Given information ->
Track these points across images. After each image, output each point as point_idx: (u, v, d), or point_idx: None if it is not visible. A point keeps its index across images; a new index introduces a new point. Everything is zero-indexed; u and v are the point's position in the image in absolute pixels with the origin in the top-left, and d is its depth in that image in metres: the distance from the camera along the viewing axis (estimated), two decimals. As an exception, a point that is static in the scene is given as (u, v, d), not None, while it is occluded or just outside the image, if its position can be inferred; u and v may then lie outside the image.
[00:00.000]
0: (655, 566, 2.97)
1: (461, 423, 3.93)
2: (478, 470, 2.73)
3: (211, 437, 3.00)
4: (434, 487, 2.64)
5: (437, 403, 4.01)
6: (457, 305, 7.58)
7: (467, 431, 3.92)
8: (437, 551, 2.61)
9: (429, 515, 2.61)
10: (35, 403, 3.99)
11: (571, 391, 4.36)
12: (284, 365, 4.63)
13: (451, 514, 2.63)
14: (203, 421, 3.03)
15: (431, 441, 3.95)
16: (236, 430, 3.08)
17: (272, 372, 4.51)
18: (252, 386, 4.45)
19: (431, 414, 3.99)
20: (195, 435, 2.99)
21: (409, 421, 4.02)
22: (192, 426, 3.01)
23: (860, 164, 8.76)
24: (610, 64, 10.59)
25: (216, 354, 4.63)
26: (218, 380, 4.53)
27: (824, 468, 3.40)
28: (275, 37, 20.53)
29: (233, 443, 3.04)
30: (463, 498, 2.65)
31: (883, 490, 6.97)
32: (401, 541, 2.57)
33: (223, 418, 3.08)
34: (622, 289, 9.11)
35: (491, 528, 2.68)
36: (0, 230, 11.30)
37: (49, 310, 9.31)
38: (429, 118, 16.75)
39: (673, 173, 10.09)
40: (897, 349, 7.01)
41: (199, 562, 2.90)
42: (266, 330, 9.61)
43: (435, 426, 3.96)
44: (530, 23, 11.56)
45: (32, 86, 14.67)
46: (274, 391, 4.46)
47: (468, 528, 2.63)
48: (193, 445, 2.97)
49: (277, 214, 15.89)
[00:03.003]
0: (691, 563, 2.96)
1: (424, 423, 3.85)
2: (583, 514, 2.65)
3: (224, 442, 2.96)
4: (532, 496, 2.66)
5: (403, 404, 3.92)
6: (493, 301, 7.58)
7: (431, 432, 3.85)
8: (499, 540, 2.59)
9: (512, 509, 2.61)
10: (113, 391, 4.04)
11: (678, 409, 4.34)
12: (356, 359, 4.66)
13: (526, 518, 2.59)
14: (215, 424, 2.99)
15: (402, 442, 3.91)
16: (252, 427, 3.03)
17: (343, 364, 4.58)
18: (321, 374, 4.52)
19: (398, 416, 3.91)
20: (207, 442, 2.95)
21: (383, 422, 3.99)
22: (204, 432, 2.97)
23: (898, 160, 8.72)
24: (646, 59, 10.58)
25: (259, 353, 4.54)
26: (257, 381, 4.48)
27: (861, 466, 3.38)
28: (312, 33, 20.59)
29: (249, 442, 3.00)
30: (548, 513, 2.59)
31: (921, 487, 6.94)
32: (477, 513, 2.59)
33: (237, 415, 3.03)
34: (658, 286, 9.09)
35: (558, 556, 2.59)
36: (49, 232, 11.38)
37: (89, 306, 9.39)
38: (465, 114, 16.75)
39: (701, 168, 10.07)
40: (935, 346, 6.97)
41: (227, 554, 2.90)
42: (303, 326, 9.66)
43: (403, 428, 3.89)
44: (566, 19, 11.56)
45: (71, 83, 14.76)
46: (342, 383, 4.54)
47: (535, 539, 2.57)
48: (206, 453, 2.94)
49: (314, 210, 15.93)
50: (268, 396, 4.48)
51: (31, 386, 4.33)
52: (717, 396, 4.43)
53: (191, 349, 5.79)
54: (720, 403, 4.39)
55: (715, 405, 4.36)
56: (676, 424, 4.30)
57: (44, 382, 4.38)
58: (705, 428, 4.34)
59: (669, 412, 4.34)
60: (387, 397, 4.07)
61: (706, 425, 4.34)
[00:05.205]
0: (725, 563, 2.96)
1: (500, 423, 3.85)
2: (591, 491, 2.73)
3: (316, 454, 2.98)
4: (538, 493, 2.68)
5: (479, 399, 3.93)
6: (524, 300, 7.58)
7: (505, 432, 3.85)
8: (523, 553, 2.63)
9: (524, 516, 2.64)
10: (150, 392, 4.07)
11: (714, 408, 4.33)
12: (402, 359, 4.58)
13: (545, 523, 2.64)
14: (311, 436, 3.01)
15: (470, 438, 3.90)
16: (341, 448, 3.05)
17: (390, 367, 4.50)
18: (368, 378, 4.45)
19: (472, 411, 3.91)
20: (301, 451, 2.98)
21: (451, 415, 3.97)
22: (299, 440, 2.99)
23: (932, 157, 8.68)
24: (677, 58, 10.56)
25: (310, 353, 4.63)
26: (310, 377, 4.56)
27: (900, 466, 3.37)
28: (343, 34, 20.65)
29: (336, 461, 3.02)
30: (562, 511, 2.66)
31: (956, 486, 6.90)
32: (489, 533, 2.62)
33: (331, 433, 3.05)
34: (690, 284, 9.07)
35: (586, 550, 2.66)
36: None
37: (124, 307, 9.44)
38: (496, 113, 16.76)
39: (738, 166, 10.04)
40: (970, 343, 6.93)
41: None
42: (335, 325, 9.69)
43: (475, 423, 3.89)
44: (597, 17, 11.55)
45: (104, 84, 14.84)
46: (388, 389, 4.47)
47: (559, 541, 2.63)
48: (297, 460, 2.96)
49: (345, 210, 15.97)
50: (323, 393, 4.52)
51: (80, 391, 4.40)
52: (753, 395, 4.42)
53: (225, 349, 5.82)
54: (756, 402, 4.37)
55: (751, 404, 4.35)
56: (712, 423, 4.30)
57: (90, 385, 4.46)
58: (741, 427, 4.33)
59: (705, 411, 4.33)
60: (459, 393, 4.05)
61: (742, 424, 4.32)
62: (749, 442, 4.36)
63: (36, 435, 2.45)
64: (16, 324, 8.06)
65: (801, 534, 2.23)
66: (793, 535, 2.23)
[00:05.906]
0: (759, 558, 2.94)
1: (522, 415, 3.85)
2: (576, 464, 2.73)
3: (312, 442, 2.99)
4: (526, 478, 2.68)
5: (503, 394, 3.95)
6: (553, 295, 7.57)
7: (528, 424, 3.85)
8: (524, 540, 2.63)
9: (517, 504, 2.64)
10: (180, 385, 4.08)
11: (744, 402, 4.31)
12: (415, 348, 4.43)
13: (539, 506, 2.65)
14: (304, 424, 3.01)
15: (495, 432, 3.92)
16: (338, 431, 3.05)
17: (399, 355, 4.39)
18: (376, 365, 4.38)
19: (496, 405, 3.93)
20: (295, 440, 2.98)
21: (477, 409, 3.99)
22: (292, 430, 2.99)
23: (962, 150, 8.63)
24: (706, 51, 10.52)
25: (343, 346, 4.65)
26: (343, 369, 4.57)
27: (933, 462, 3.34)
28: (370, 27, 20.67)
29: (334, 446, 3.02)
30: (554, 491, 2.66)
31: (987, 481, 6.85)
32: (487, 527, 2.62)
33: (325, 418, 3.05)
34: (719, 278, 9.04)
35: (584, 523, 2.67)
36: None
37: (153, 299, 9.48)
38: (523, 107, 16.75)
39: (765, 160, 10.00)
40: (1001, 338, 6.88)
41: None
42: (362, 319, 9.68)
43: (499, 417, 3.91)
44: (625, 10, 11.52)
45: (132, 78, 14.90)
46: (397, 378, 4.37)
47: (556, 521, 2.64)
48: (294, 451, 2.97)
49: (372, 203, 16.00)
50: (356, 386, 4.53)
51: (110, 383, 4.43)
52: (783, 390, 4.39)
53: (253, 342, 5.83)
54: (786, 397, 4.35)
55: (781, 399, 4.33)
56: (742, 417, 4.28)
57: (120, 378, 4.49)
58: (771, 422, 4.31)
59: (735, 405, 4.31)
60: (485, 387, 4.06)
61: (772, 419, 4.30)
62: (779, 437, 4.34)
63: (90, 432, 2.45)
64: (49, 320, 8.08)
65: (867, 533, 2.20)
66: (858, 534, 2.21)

Instructions for the task -> Using the records above, set down exactly the lines from the one with "19: (431, 414, 3.99)" through the one with "49: (277, 214, 15.89)", inclusive, and nothing more.

Result for this exercise ->
19: (431, 414, 3.99)
20: (195, 435, 2.99)
21: (409, 421, 4.02)
22: (192, 426, 3.01)
23: (860, 164, 8.76)
24: (610, 64, 10.59)
25: (216, 354, 4.63)
26: (218, 380, 4.53)
27: (824, 468, 3.40)
28: (275, 37, 20.53)
29: (233, 443, 3.04)
30: (463, 498, 2.65)
31: (883, 490, 6.97)
32: (401, 541, 2.57)
33: (223, 418, 3.08)
34: (622, 289, 9.11)
35: (491, 528, 2.68)
36: (0, 230, 11.30)
37: (49, 310, 9.31)
38: (429, 118, 16.75)
39: (673, 173, 10.09)
40: (897, 349, 7.01)
41: (199, 562, 2.90)
42: (266, 330, 9.61)
43: (435, 426, 3.96)
44: (530, 23, 11.56)
45: (32, 86, 14.67)
46: (274, 391, 4.46)
47: (468, 528, 2.63)
48: (193, 445, 2.97)
49: (277, 214, 15.89)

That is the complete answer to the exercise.